Feng started by asking her to talk in his office. As the number-one Party cadre, he was in the position to give political talks, supposedly in an effort to reeducate young people. She had to meet him three or four times a week, with the door locked, Feng sitting like a monkey in human clothes, his hands pawing at her over the red-covered copy of Quotations from Chairman Mao. And what she had dreaded happened one night. Feng broke into her room from the barn. She struggled, but he overpowered her. Afterward, he came almost every night. No one dared to say anything about it in the village. He had not thought about marrying her, but upon learning that she was pregnant, he changed his mind. He had no child from his first wife. Wen was desperate. She thought about abortion. The commune clinic was under his control. She thought about running away. There was no bus transportation at the time. Villagers had to ride a commune tractor for miles to the nearest bus stop. She thought about committing suicide, but she could not bring herself to do so when she felt the baby kicking inside her.

So they got married under a portrait of Chairman Mao. “A revolutionary marriage,” as reported by a local radio station. Feng did not bother to have a marriage certificate. For the first few months, she was tempting, young, educated, from the big city-something for his sexual satisfaction. Soon he lost interest. After the baby was born, he became abusive toward her.

She realized there was no use struggling. Feng was so powerful in those years. At first, occasionally, she still dreamed of somebody coming to her rescue. Soon she gave up. In the cracked mirror she saw she was no longer what she had been. Who would take pity on peasant woman with a sallow, wrinkled face, and a baby bundled on her back as she plowed with an ox in the rice paddy. She came to terms with her fate by cutting herself off from the people in Shanghai.
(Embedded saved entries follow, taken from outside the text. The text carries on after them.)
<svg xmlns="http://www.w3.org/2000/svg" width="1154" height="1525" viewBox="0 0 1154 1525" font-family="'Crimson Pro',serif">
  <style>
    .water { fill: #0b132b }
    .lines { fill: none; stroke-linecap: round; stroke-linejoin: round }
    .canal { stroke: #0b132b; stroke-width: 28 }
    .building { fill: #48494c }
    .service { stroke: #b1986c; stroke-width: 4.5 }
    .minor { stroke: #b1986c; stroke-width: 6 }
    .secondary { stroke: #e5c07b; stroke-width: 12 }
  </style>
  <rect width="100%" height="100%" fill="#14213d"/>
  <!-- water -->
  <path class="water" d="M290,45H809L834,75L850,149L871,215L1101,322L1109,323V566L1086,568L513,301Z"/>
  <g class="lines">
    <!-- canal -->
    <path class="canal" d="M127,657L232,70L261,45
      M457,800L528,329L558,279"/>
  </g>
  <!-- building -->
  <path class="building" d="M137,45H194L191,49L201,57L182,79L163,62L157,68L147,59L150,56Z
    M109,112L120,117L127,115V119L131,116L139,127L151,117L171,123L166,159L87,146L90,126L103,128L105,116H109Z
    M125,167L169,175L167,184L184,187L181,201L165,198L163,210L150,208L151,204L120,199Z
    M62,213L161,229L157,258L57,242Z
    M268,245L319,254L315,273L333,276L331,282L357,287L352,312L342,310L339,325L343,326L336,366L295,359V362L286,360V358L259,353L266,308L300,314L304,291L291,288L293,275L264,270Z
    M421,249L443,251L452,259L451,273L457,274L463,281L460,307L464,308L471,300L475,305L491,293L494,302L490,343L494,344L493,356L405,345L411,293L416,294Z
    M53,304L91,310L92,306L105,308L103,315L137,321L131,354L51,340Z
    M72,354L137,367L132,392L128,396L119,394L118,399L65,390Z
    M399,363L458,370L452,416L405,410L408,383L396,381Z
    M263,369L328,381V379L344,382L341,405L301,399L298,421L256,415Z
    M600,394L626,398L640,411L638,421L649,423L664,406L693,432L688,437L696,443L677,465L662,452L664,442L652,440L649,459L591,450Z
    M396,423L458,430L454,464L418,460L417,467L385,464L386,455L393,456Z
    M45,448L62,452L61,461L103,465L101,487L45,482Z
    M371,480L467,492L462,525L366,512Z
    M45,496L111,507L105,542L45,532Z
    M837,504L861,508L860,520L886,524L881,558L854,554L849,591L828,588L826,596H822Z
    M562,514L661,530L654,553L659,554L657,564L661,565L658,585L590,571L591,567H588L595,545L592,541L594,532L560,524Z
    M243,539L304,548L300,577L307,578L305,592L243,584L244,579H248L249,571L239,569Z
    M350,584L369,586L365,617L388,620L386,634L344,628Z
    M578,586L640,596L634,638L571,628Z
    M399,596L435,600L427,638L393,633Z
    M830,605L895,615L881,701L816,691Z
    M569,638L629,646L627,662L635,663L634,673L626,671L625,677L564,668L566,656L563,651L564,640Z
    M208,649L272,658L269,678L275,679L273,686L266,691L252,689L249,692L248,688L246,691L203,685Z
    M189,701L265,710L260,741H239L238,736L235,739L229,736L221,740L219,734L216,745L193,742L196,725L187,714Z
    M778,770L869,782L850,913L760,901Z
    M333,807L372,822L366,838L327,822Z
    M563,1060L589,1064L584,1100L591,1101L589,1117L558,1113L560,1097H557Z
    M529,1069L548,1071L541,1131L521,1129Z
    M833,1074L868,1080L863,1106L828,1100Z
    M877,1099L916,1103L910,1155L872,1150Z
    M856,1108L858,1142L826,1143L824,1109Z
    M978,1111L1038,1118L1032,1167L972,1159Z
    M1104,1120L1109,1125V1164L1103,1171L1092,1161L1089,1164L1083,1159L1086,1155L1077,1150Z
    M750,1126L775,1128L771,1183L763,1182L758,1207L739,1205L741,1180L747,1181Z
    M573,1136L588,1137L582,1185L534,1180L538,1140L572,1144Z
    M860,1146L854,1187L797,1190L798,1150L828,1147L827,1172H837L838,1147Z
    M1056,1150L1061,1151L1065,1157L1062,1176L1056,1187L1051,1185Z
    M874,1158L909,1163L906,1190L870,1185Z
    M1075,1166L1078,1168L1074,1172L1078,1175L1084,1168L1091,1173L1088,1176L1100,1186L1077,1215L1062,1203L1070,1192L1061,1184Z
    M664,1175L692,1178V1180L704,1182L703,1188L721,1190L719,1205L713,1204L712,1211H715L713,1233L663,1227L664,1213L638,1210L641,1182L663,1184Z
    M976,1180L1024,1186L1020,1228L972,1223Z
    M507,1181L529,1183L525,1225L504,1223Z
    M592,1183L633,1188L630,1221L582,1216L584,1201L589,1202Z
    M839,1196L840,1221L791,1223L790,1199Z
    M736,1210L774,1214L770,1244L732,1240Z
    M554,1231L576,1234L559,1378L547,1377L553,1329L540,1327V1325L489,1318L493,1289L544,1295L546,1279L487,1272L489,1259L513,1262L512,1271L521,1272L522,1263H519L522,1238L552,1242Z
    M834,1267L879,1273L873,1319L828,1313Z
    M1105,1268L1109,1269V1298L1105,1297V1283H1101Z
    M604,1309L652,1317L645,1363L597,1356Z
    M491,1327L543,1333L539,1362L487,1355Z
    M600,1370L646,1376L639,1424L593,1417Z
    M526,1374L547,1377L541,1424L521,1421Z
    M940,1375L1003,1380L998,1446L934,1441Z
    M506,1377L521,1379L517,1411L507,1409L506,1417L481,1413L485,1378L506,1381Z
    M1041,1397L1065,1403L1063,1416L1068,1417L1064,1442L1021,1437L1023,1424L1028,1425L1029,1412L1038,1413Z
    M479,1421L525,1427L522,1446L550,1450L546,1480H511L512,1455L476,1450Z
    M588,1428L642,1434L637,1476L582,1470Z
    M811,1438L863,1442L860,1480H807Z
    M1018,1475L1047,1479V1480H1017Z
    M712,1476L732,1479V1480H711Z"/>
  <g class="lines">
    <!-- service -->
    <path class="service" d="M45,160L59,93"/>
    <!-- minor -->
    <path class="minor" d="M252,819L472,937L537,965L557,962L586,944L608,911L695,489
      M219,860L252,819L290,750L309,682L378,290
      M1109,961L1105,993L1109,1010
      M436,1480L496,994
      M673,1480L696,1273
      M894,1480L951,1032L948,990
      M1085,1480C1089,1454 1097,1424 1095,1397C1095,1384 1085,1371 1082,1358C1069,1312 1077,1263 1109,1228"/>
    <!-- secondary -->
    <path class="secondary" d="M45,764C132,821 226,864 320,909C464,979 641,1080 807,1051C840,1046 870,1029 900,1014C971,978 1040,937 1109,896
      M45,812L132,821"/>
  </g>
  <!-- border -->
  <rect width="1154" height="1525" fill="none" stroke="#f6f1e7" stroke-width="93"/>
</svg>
In 1977, after the end of the Cultural Revolution, Feng was removed from his position. Spoiled by the power he had enjoyed, he would not work like a peasant. She had to support the family. What’s worse, the perverted monster now had all his time and energy free for abusing her. And a reason, too. Among other things, he had been accused of dumping his first wife and seducing an educated youth. He attributed his downfall to that and wreaked his fury on her. When he became aware of her intention to divorce him, he threatened to kill her and her son. He was capable of anything, she knew. So things went on as before. In the early eighties, he started to stay away from home frequently-on “business,” though she never knew what he was really up to. He earned little. The only things he brought home were toys for his son. After the death of their child, things went from bad to worse. He had other women and came home only when he was broke.